Spätestens seit James Bond den Schurken Goldfinger durch die Schweizer Alpen jagte, ist das Land als Drehscheibe des internationalen Goldhandels bekannt. Zwei Drittel des weltweit geförderten Edelmetalls werden hier verarbeitet. Doch an einem Teil dieses Goldes klebt Gift, Dreck und Blut.

Von Wolfgang Koydl, Zürich

Die Schweiz ist reich an Bergen, doch außer Skipisten, schöner Aussicht und Wanderwegen haben diese Berge nicht viel zu bieten. Denn in ihrem Inneren verbergen sich kaum Bodenschätze: keine Kohle, keine Erze, und schon gar keine Edelmetalle. Gleichwohl ist die Eidgenossenschaft weltweit eine der größten und wichtigsten Drehscheiben für den Handel mit Gold, und dies könnte für das Land über kurz oder lang zum Problem werden.

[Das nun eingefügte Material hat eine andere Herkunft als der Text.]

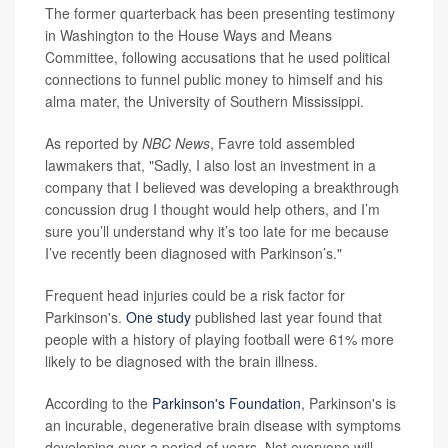
The former quarterback has been presenting testimony
in Washington to the House Ways and Means
Committee, following accusations that he used political
connections to funnel public money to himself and his
alma mater, the University of Southern Mississippi.
As reported by
NBC News
, Favre told assembled
lawmakers that, "Sadly, I also lost an investment in a
company that I believed was developing a breakthrough
concussion drug I thought would help others, and I’m
sure you’ll understand why it’s too late for me because
I’ve recently been diagnosed with Parkinson’s."
Frequent head injuries could be a risk factor for
Parkinson's.
One study
published last year found that
people with a history of playing football were 61% more
likely to be diagnosed with the brain illness.
According to the
Parkinson's Foundation
, Parkinson's is
an incurable, degenerative brain disease with symptoms
developing over a period of years. Not everyone will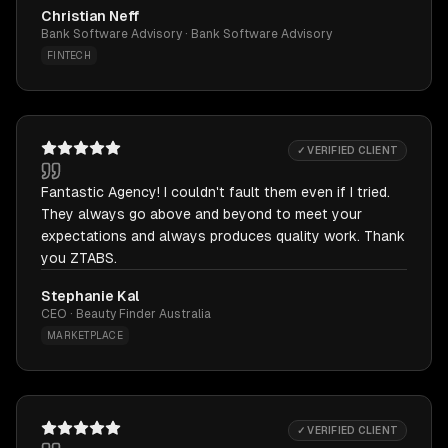
Christian Neff
Bank Software Advisory · Bank Software Advisory
FINTECH
✓ VERIFIED CLIENT
Fantastic Agency! I couldn't fault them even if I tried.
They always go above and beyond to meet your
expectations and always produces quality work. Thank
you ZTABS.
Stephanie Kal
CEO · Beauty Finder Australia
MARKETPLACE
✓ VERIFIED CLIENT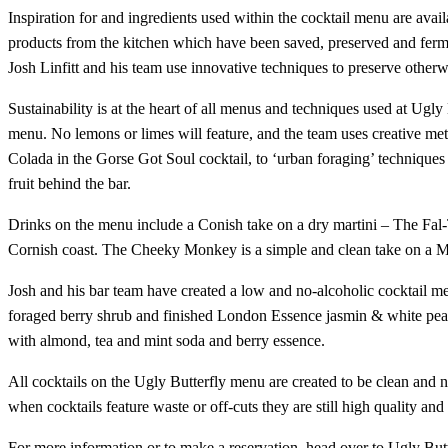
Inspiration for and ingredients used within the cocktail menu are availab
products from the kitchen which have been saved, preserved and ferm
Josh Linfitt and his team use innovative techniques to preserve otherw
Sustainability is at the heart of all menus and techniques used at Ugly 
menu. No lemons or limes will feature, and the team uses creative meth
Colada in the Gorse Got Soul cocktail, to ‘urban foraging’ techniques u
fruit behind the bar.
Drinks on the menu include a Conish take on a dry martini – The Fal-
Cornish coast. The Cheeky Monkey is a simple and clean take on a Manha
Josh and his bar team have created a low and no-alcoholic cocktail me
foraged berry shrub and finished London Essence jasmin & white pea
with almond, tea and mint soda and berry essence.
All cocktails on the Ugly Butterfly menu are created to be clean and 
when cocktails feature waste or off-cuts they are still high quality and 
For more information or to make a reservation, head over to Ugly Butt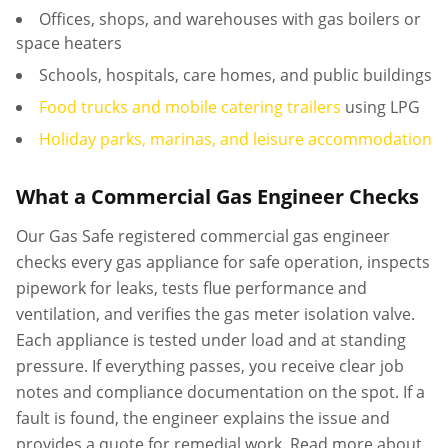
Offices, shops, and warehouses with gas boilers or
space heaters
Schools, hospitals, care homes, and public buildings
Food trucks and mobile catering trailers
using LPG
Holiday parks, marinas, and leisure accommodation
What a Commercial Gas Engineer Checks
Our Gas Safe registered commercial gas engineer
checks every gas appliance for safe operation, inspects
pipework for leaks, tests flue performance and
ventilation, and verifies the gas meter isolation valve.
Each appliance is tested under load and at standing
pressure. If everything passes, you receive clear job
notes and compliance documentation on the spot. If a
fault is found, the engineer explains the issue and
provides a quote for remedial work. Read more about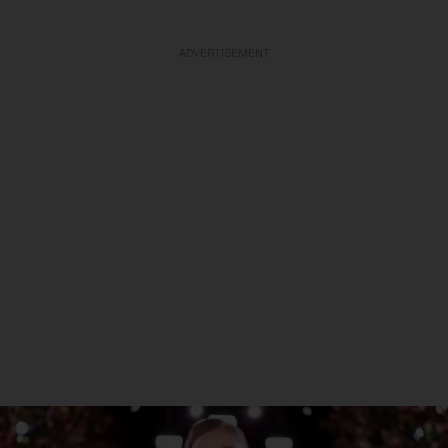
ADVERTISEMENT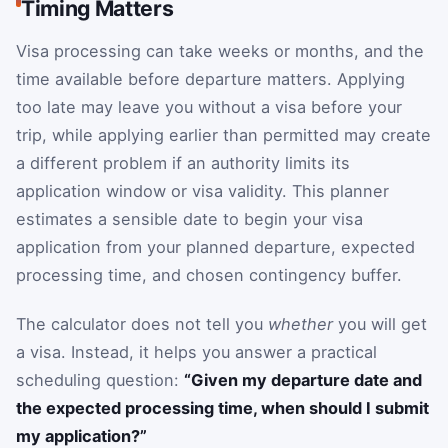
Timing Matters
Visa processing can take weeks or months, and the
time available before departure matters. Applying
too late may leave you without a visa before your
trip, while applying earlier than permitted may create
a different problem if an authority limits its
application window or visa validity. This planner
estimates a sensible date to begin your visa
application from your planned departure, expected
processing time, and chosen contingency buffer.
The calculator does not tell you
whether
you will get
a visa. Instead, it helps you answer a practical
scheduling question:
“Given my departure date and
the expected processing time, when should I submit
my application?”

Der Goldhandel hat Tradition in der Schweiz, und nicht erst seit James Bond dem fiktiven Unternehmer-Schurken Auric Goldfinger im Aston Martin über den Furka-Pass in dessen alpenländische Goldveredelungsanstalt folgte. Heute liegen vier der größten Gold-Raffinerien der Welt in der Schweiz - drei im Tessin, eine am Neuenburgersee. Zwei Drittel des weltweit geförderten Edelmetalls werden hier vom Gestein getrennt, veredelt und zu Barren zwischen zehn Gramm und 12,5 Kilogramm gegossen. Im Jahr 2011 waren es 2677 Tonnen Rohgold mit einem Gesamtwert von knapp 80 Milliarden Euro.

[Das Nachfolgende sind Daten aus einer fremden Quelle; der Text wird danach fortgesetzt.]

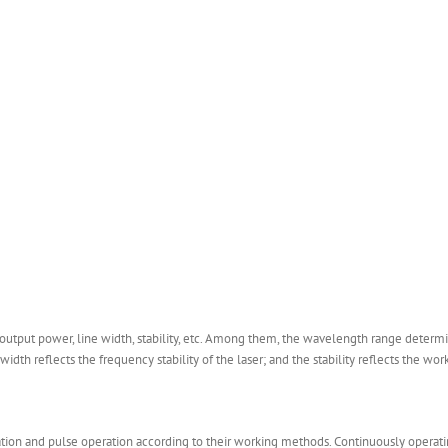
utput power, line width, stability, etc. Among them, the wavelength range determin
dth reflects the frequency stability of the laser; and the stability reflects the worki
ation and pulse operation according to their working methods. Continuously operatin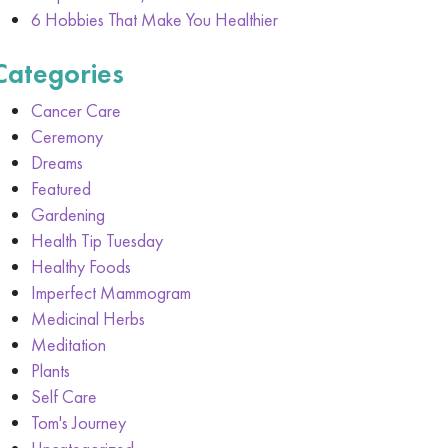
6 Hobbies That Make You Healthier
Categories
Cancer Care
Ceremony
Dreams
Featured
Gardening
Health Tip Tuesday
Healthy Foods
Imperfect Mammogram
Medicinal Herbs
Meditation
Plants
Self Care
Tom's Journey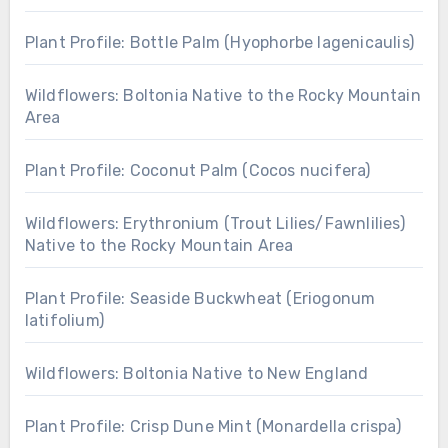
Plant Profile: Bottle Palm (Hyophorbe lagenicaulis)
Wildflowers: Boltonia Native to the Rocky Mountain
Area
Plant Profile: Coconut Palm (Cocos nucifera)
Wildflowers: Erythronium (Trout Lilies/Fawnlilies)
Native to the Rocky Mountain Area
Plant Profile: Seaside Buckwheat (Eriogonum
latifolium)
Wildflowers: Boltonia Native to New England
Plant Profile: Crisp Dune Mint (Monardella crispa)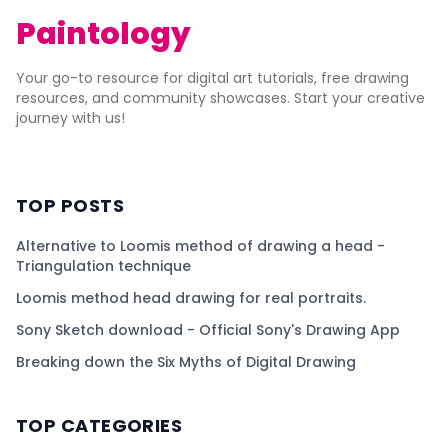
Paintology
Your go-to resource for digital art tutorials, free drawing
resources, and community showcases. Start your creative
journey with us!
TOP POSTS
Alternative to Loomis method of drawing a head -
Triangulation technique
Loomis method head drawing for real portraits.
Sony Sketch download - Official Sony's Drawing App
Breaking down the Six Myths of Digital Drawing
TOP CATEGORIES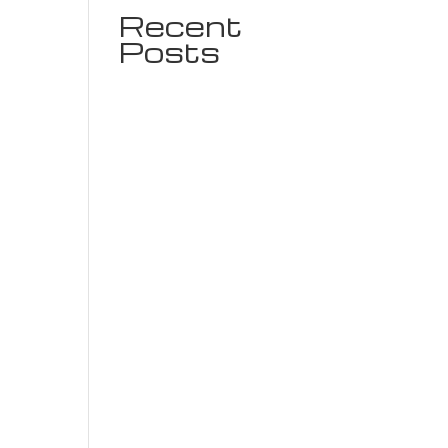
Recent
Posts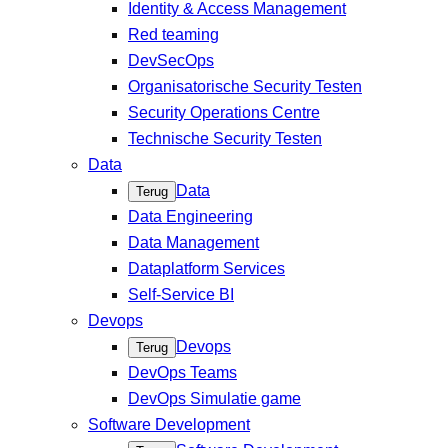
Identity & Access Management
Red teaming
DevSecOps
Organisatorische Security Testen
Security Operations Centre
Technische Security Testen
Data
Data
Terug
Data Engineering
Data Management
Dataplatform Services
Self-Service BI
Devops
Devops
Terug
DevOps Teams
DevOps Simulatie game
Software Development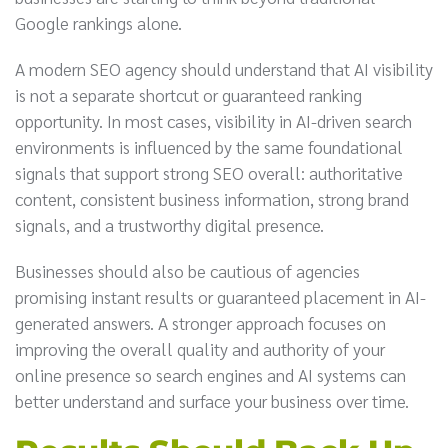
Google rankings alone.
A modern SEO agency should understand that AI visibility
is not a separate shortcut or guaranteed ranking
opportunity. In most cases, visibility in AI-driven search
environments is influenced by the same foundational
signals that support strong SEO overall: authoritative
content, consistent business information, strong brand
signals, and a trustworthy digital presence.
Businesses should also be cautious of agencies
promising instant results or guaranteed placement in AI-
generated answers. A stronger approach focuses on
improving the overall quality and authority of your
online presence so search engines and AI systems can
better understand and surface your business over time.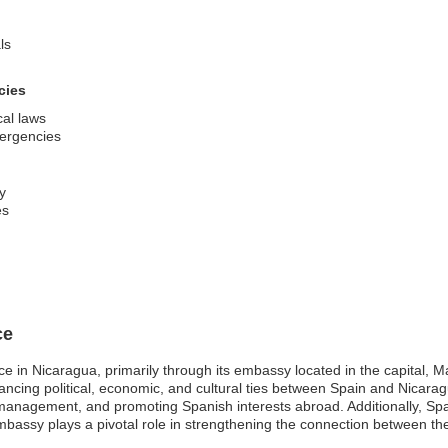
ls
cies
cal laws
mergencies
ty
es
ce
ce in Nicaragua, primarily through its embassy located in the capital,
hancing political, economic, and cultural ties between Spain and Nicaragu
 management, and promoting Spanish interests abroad. Additionally, Spain
embassy plays a pivotal role in strengthening the connection between th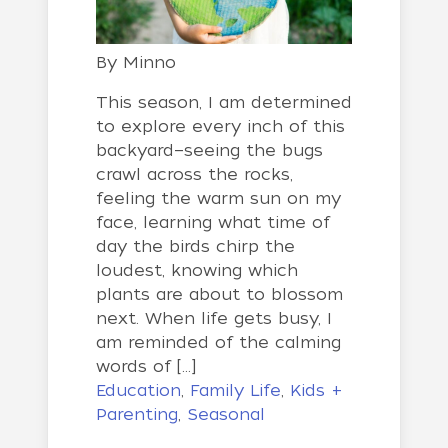
By
Minno
This season, I am determined
to explore every inch of this
backyard—seeing the bugs
crawl across the rocks,
feeling the warm sun on my
face, learning what time of
day the birds chirp the
loudest, knowing which
plants are about to blossom
next. When life gets busy, I
am reminded of the calming
words of […]
Education
,
Family Life
,
Kids +
Parenting
,
Seasonal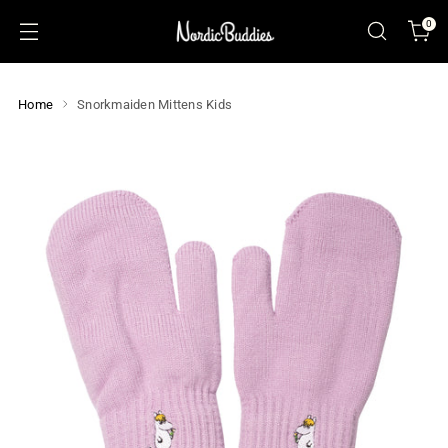
0
Home
Snorkmaiden Mittens Kids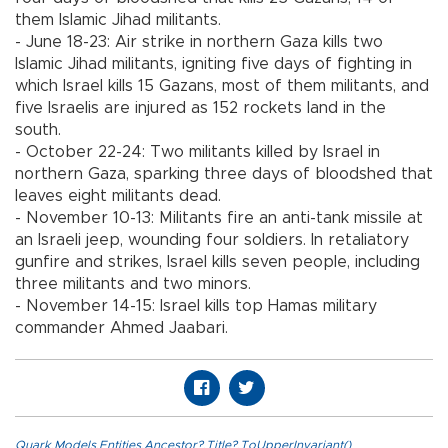
them Islamic Jihad militants.
- June 18-23: Air strike in northern Gaza kills two
Islamic Jihad militants, igniting five days of fighting in
which Israel kills 15 Gazans, most of them militants, and
five Israelis are injured as 152 rockets land in the
south.
- October 22-24: Two militants killed by Israel in
northern Gaza, sparking three days of bloodshed that
leaves eight militants dead.
- November 10-13: Militants fire an anti-tank missile at
an Israeli jeep, wounding four soldiers. In retaliatory
gunfire and strikes, Israel kills seven people, including
three militants and two minors.
- November 14-15: Israel kills top Hamas military
commander Ahmed Jaabari.
Quark.Models.Entities.Ancestor?.Title?.ToUpperInvariant()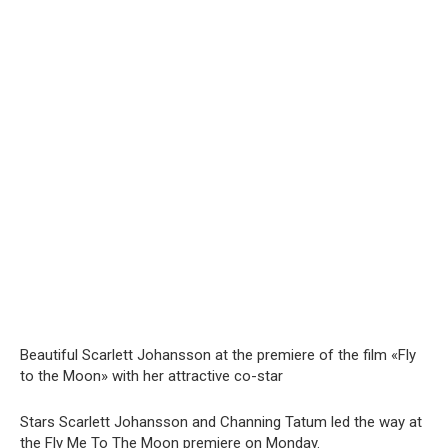
Beautiful Scarlett Johansson at the premiere of the film «Fly
to the Moon» with her attractive co-star
Stars Scarlett Johansson and Channing Tatum led the way at
the Fly Me To The Moon premiere on Monday.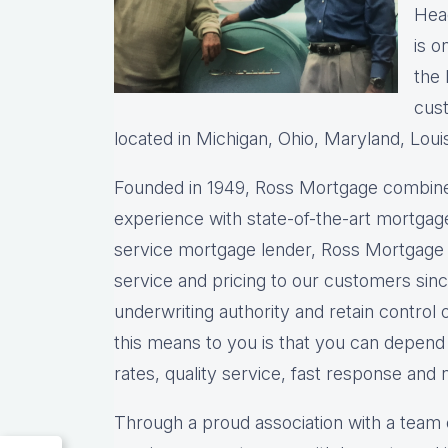
Head
is o
the 
cust
located in Michigan, Ohio, Maryland, Loui
Founded in 1949, Ross Mortgage combine
experience with state-of-the-art mortgage
service mortgage lender, Ross Mortgage 
service and pricing to our customers sin
underwriting authority and retain control 
this means to you is that you can depen
rates, quality service, fast response and 
Through a proud association with a team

Doch ein großer Teil dieses Goldes wird unter Umständen gefördert, welche sowohl die Würde und die Rechte der Bergarbeiter als auch Natur und Umwelt verletzen. An diesem "schmutzigen Gold" kleben Gift, Dreck und Blut. Immer vernehmlicher fordern Menschenrechts- und Umweltaktivisten daher ein Zertifikat, das die Herkunft und die Art der Förderung des Edelmetalls bestätigt, ähnlich dem sogenannten Kimberley Certification Process für Diamanten.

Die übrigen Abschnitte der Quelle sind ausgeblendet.